= Reichsmünzfuß =

The Reichsmünzfuß ("Imperial Minting Standard") was a coinage standard or Münzfuß officially adopted for general use in the Holy Roman Empire. Different imperial coin standards were defined for different types of coins.

== History ==

After Charlemagne had introduced his successful Carolingian monetary reform, the high medieval Interregnum led to the collapse of imperial coin sovereignty. At the Reichstag or Imperial Diet in Eger in 1437, an early form of the imperial coinage system was discussed and the first determinations were made in the direction of an imperial coin standard. It was determined that gold coins valid throughout the Reich should only be minted with a fineness of 19 carats (771.6/1000). At that time, no quantitative determinations were made for silver coins.

The imperial diets of 1438 and 1442 under Emperor Frederick III confirmed the provisions of Eger. At the Diet of Worms in 1495, a formal imperial coin standard for gold coins was specified, but not finally decided. Following the earlier example of the gold guilders of the Rhenish Minting Union (Rheinische Münzverein), 107 coins were to be minted from 1 ½ Cologne Marks rauh, i.e. already alloyed. The fineness of the gold alloy used for minting was at 19 carats 6 grains (812.5/1000).

== Examples ==
=== Gold guldens, 1524 ===
When he was elected Emperor, Charles V had promised to organize coinage permanently. After consultations starting in 1521, the Second Imperial Government (Reichsregiment), representing the Emperor, issued the first German Imperial Minting Ordinance (Reichsmünzordnung) in Esslingen. The imperial standard for gold guilders with a fineness of 22 carats (916.7/1000) was 89 pieces minted from the fine Cologne Mark of 22 carats (weight: 2.41 g).

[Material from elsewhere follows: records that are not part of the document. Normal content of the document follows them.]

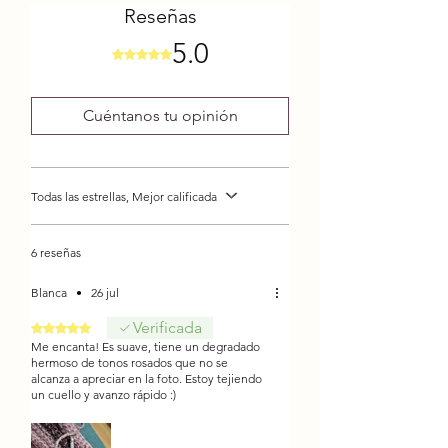
Características:
Reseñas
Antialérgico - Sedificado
5.0
Composición: 100% Acrílico
Obtuvo 5 de 5 estrellas.
Hebras: 3
Liso
Cuéntanos tu opinión
Gramaje: 150 grms
Metros: 135 mts aprox.
Grosor: 5 Abultado
Todas las estrellas, Mejor calificada
Palillo: Nº 8
Crochet: Nº 8
6 reseñas
Blanca
•
26 jul
Verificada
Obtuvo 5 de 5 estrellas.
Me encanta! Es suave, tiene un degradado
hermoso de tonos rosados que no se
alcanza a apreciar en la foto. Estoy tejiendo
un cuello y avanzo rápido :)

=== Reichsgulden, 1524 ===
For the first time, a general standard for large silver coins was introduced by the Esslingen ordinance. The background was the successful introduction of silver coins, which were meant to correspond to the gold gulden in metal value. The value ratio was about 1:11 at the time. The Tyrolean Guldiner was the first (from 1486); from 1500 onwards the first Saxon Guldengroschen, later called the Klappmützenthaler, minted in Annaberg/Frohnau and probably also in Wittenberg followed. A Saxon Guldengroschen contained 27.40 g of fine silver, since eight coins were to be struck from am alloyed Cologne Mark of 15 lots (Loth) (937.5/1000). In 1505, the fineness was reduced to 14 lots 16 grains (930.6/1000). From 1519, large quantities of the Joachimsthaler Guldengroschen (27.20 g of fine silver) were minted in the north Bohemian town of Joachimsthal based on this standard. The success of this coinage was so great that the abbreviated name Thaler emerged for this type of coin, which then became established internationally for large silver coins (see also Thaler, Rigsdaler, Speciestaler, Dollar).

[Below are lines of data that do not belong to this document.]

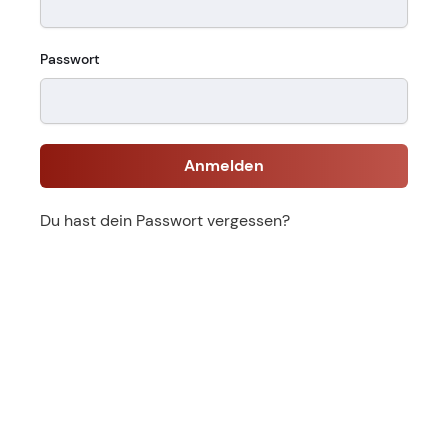
Passwort
Anmelden
Du hast dein Passwort vergessen?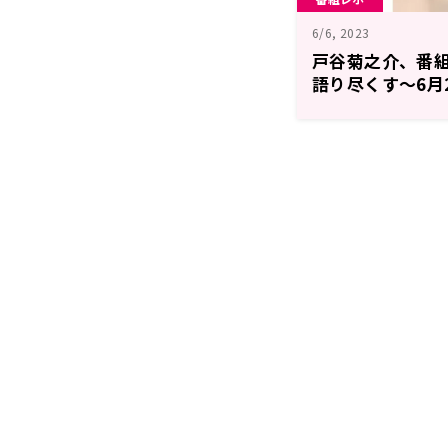
6/6, 2023
戸谷菊之介、番
語り尽くす～6月2
MONTH RAD
わずに聞くのす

In the Esslingen coinage regulations, it was laid down that the imperial mint standard for a silver coin called the Reichsgulden was that 8 coins with a fineness of 15 lots (937.5/1000) were to be made from a Mark of alloy Cologne silver. However, the fine silver content was 27.4 g, i.e. 0.2 g higher than the content of the older Saxon and Joachimsthaler Guldengroschen, which were already in circulation in large quantities. This imperial coin standard therefore did not prevail.

=== Reichstaler 1566 ===
The most important imperial coin standard for the coming decades was decided in 1566 at the Imperial Diet of Augsburg. According to the Diet, 8 coins had to be struck from a Cologne Mark of alloy silver; however, the fineness was reduced to 14 lots 4 grains (888.9/1000). This mint standard was identical to the minting of 9 coins from the fine Cologne Mark, since in both cases the fine silver content was 25.98 g. This was thus known as the 9-thaler standard.